One thing that should be pointed out though when considering the luck involved in snooker is that the way commentators carry on, every player is "lucky" when they attempt a pot and don't leave anything on when that is far from the case. The infinite positions balls can land mean it's more unlucky to actually leave your opponent a chance when you miss than the other way around.
The classic example is missed red. When you miss a red you are playing for position on a colour, not a red. Therefore it's more fair to call someone "lucky" if they miss a colour and don't leave a red, seeing as they played for the white to land on a red. And naturally, when you miss a ball the white never lands up exactly where you intend it to land, so most chances left will invariably be more difficult than intended.

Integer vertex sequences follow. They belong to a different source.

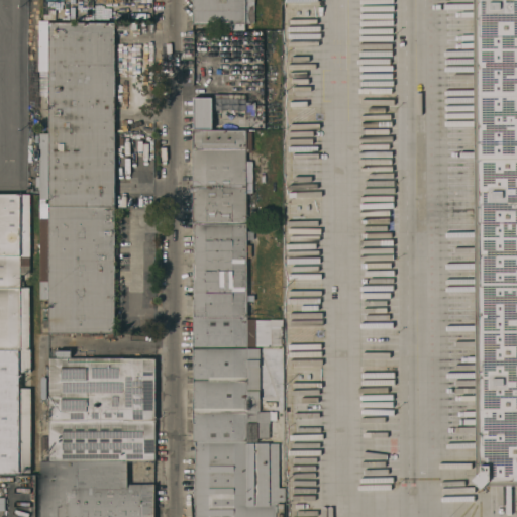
[(244,0),(244,22),(244,28),(225,28),(225,23),(192,23),(192,0),(244,0)]
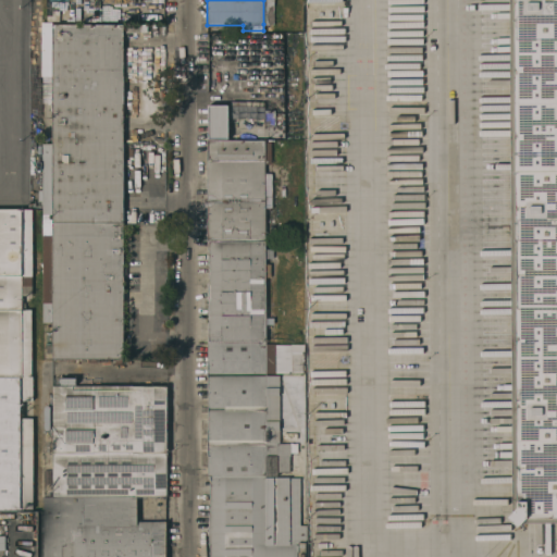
[(263,0),(273,0),(273,24),(263,24),(263,0)]
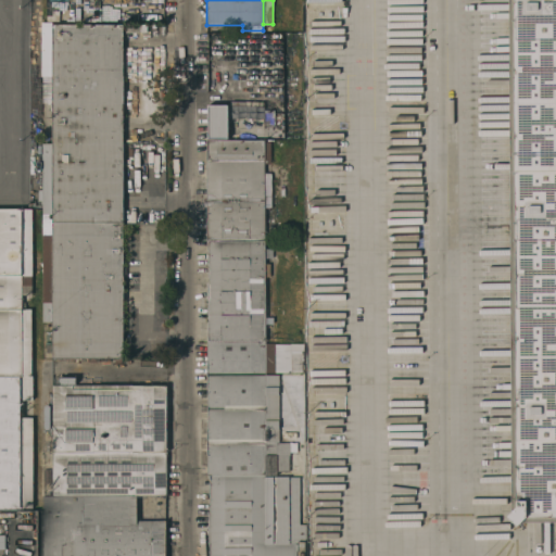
[(555,0),(506,0),(510,527),(555,526),(555,0)]
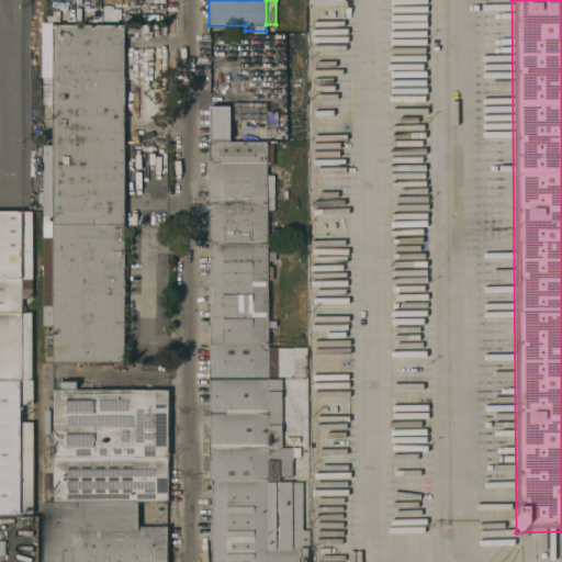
[(124,23),(124,190),(53,190),(53,144),(53,23),(124,23)]
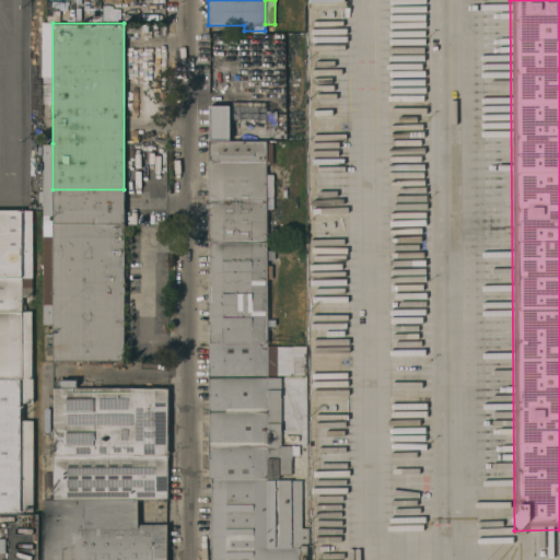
[(208,105),(233,105),(233,113),(229,113),(229,138),(209,138),(208,105)]
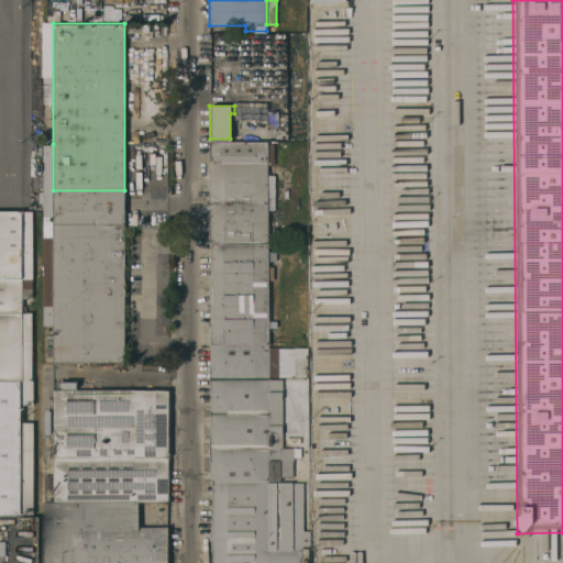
[(209,243),(209,142),(210,142),(210,141),(267,141),(267,143),(267,165),(268,243),(209,243)]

It happens in all sports. Fifa's attempts to counter luck of the draw by employing a linesman at each end of the pitch is still pretty pointless as there will still be many occasions where by "luck" isn't spotted. And by introducing judgement you are killing the essence of sport. It's what makes sport so exhilirating. If you took luck out of snooker, say by asking players to nominate pockets, it would take much of the fun out of it and in the end make it more boring to watch as it would encourage endless arguements about what a player intended. Also you couldn't legislate for luck which occurred outside a potted ball, say a flukey snooker, as well as not allowing a player to chance a shot he think could be a result of the shot he's playing even though he knows it's unlikely.
And besides, it's all a part of the mind games, giving the impression you played for something that you didn't by not apologising for something "lucky". Get inside your opponents head. That's more what sport is about - how you cope with the run of the ball rather than the run of the ball itself.